**Page text**:
The course, a special “digital engagement pilot” version of UNIV 200: Inquiry and the Craft of Argument, was designed to increase digital fluency by teaching students how to use digital media as a means for learning, thinking more deeply and solving problems.

“Our iPhones and iPads and computers are much more than fancy gadgets. They are part of a global environment for learning,” said Gardner Campbell, Ph.D., vice provost for learning innovation and student success and architect of the course. “It was an opportunity for students to plug their brains and creativity into what Michael Chorost calls our expanding ‘worldwide mind.’”

The cMOOC was called “Living the Dreams: Digital Investigation and Unfettered Minds,” and introduced students to the thinking of digital age pioneers. Students read and reflected on essays by Vannevar Bush, J. C. R. Licklider, Ted Nelson, Alan Kay, Adele Goldberg and Doug Engelbart.

Engelbart, who passed away in 2013, is best known for his work addressing the challenges of human-computer interaction. He invented the computer mouse and developed graphical user interface, knowledge management, hyper-media, collaborative technologies, teleconferencing, online communities and what he called “digital knowledge repositories,” an interactive form of digital libraries.

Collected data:
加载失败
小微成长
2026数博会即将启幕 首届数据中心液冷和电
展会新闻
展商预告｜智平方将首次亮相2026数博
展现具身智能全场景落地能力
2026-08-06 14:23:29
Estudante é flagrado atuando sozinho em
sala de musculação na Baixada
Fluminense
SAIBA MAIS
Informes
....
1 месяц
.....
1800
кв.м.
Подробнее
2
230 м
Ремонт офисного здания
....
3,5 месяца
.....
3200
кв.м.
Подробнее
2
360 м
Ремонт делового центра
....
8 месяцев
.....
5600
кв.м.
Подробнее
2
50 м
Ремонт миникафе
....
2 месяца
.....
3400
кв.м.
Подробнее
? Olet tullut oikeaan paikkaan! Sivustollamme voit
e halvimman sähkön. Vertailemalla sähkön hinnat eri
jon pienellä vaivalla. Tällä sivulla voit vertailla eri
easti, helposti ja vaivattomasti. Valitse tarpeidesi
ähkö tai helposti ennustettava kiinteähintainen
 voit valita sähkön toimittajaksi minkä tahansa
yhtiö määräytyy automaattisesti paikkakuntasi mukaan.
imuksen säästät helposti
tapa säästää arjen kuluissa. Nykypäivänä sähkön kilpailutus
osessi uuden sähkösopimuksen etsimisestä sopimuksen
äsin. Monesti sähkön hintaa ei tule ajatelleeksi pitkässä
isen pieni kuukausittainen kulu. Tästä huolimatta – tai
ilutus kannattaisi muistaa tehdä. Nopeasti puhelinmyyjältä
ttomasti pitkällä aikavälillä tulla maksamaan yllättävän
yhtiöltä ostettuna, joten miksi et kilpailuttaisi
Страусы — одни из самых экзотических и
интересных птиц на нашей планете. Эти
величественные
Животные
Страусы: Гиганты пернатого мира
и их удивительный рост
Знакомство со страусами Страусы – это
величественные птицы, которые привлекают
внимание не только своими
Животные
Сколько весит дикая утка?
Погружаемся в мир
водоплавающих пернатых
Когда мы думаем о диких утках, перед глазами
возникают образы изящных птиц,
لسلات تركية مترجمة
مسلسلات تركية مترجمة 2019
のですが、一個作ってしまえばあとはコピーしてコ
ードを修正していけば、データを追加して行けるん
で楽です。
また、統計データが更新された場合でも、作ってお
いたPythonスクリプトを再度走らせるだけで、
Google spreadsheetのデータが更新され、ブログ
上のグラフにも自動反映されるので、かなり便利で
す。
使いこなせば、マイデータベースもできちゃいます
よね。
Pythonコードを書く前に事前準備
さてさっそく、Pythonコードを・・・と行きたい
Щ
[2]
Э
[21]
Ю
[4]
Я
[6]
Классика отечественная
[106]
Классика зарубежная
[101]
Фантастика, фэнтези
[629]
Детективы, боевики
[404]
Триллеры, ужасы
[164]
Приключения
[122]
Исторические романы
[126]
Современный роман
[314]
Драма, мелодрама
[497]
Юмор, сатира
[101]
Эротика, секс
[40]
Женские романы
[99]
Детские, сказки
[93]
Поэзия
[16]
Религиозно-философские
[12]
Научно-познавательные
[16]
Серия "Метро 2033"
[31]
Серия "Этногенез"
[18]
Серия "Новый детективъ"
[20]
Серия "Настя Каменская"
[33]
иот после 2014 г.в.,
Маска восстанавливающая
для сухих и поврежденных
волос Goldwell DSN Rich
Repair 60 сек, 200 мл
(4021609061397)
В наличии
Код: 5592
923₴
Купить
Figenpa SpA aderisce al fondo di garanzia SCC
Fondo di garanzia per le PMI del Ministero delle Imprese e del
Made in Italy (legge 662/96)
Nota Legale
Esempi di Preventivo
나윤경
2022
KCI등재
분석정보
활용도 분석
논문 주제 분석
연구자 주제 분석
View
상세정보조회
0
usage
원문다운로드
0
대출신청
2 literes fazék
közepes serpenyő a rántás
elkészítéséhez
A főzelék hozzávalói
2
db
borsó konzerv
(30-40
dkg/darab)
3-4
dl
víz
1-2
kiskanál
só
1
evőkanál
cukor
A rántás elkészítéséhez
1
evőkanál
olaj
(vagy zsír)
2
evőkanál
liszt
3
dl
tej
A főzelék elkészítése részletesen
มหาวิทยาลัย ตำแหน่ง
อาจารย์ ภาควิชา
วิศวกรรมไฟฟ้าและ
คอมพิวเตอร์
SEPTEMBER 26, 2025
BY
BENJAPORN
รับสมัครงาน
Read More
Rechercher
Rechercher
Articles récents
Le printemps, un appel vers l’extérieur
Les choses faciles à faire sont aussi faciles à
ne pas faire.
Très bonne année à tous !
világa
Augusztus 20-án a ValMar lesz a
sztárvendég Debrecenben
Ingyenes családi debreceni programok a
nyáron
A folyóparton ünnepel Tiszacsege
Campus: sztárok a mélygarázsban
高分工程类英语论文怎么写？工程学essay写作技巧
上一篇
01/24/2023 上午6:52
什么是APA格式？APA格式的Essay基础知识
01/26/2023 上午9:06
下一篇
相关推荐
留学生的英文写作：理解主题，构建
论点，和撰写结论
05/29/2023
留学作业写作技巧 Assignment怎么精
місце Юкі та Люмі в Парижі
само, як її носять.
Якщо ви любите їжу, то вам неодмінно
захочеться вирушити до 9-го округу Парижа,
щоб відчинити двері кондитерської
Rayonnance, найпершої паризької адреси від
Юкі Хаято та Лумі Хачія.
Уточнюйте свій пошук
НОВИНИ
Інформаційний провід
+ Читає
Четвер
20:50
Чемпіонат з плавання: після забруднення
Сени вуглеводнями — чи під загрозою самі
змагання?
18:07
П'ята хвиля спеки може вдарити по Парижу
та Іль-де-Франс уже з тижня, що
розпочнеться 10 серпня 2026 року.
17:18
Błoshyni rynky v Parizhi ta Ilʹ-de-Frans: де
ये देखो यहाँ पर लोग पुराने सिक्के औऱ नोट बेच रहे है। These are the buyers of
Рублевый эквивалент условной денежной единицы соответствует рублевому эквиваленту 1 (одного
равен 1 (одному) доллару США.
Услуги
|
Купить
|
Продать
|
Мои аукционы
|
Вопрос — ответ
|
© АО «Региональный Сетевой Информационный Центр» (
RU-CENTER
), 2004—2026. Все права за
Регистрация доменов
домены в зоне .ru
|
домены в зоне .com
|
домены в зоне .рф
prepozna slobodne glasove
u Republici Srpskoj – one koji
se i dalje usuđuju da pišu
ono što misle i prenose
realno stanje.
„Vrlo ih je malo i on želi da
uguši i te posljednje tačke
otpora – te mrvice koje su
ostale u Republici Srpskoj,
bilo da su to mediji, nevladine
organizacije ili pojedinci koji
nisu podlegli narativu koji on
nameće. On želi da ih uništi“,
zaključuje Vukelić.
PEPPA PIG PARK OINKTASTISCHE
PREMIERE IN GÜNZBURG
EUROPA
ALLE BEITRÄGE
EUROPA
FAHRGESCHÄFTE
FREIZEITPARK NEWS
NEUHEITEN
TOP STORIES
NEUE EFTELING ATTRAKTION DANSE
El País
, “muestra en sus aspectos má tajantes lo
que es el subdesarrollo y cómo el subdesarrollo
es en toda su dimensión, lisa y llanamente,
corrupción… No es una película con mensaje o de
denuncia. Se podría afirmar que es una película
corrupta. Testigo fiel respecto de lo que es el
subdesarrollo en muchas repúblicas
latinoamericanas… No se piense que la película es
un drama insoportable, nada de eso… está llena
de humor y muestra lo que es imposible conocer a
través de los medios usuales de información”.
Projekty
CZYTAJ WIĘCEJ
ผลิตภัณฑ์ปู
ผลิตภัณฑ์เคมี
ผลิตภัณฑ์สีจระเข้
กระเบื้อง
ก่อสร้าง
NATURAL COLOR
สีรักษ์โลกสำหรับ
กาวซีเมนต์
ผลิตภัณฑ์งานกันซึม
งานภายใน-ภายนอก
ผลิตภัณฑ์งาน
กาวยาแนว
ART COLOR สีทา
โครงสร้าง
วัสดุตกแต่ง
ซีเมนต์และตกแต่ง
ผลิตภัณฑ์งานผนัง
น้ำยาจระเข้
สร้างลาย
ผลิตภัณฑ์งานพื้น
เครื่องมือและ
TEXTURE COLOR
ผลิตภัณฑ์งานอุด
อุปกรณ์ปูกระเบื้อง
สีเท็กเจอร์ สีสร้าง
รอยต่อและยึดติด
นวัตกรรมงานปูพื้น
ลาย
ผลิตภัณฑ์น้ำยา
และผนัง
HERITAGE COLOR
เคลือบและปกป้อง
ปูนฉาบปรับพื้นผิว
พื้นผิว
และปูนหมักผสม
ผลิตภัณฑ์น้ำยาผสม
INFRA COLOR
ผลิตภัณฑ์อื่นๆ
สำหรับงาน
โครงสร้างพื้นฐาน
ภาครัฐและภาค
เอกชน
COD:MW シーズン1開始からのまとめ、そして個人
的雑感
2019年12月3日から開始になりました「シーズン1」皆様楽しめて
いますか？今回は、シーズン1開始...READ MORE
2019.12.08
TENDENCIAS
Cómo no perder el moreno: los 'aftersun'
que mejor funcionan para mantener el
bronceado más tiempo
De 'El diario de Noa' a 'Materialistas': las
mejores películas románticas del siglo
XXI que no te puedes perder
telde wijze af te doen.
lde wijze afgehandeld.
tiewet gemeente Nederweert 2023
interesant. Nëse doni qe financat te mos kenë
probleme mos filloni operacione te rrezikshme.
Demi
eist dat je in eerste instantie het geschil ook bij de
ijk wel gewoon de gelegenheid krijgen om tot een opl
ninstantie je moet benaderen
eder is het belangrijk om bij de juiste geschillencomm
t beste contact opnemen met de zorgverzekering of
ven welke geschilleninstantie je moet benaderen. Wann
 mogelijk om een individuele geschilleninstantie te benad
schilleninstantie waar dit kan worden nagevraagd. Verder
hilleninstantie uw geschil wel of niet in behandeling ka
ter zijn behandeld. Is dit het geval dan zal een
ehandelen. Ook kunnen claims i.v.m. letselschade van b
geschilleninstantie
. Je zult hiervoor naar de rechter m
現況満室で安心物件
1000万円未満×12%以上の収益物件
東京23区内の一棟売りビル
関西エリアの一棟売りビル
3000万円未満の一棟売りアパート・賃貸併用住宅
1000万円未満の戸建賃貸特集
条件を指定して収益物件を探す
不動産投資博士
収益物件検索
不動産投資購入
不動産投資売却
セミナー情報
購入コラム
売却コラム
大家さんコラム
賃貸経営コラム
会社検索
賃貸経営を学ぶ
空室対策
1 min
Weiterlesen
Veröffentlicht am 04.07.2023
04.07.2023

**Requirement**: Reproduce the part of the course passage above starting with "The course, a" and going on through "and solving problems.".

**Solution to this problem**:
The course, a special “digital engagement pilot” version of UNIV 200: Inquiry and the Craft of Argument, was designed to increase digital fluency by teaching students how to use digital media as a means for learning, thinking more deeply and solving problems.